#### DATASET EXTRACT
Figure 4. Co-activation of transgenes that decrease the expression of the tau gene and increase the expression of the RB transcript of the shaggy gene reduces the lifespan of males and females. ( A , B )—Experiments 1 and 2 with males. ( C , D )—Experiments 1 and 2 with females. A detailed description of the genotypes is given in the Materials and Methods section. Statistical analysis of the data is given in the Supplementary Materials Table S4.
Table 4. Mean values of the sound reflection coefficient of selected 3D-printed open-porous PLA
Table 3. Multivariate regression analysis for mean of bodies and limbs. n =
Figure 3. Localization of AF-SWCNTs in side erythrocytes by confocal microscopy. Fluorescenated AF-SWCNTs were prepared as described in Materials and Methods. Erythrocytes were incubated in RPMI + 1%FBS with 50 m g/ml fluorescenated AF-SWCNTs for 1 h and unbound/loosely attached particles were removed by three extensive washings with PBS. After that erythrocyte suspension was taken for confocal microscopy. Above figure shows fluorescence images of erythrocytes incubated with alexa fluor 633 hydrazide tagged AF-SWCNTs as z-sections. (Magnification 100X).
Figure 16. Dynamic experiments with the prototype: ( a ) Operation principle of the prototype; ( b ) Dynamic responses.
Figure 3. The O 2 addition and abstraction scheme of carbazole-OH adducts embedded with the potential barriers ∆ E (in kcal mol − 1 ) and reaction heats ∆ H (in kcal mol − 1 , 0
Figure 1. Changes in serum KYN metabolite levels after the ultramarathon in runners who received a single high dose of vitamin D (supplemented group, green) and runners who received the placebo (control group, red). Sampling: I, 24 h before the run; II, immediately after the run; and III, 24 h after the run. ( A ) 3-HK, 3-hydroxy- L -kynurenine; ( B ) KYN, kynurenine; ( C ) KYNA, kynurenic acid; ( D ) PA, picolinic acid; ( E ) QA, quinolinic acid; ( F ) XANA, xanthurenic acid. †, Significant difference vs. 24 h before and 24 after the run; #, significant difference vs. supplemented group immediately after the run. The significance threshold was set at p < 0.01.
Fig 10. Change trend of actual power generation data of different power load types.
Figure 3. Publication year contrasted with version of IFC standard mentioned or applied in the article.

#### TASK GOAL
On how many lines of the data does "analysis" appear? Give only that number.

#### SOLUTION FOR THIS EXERCISE
2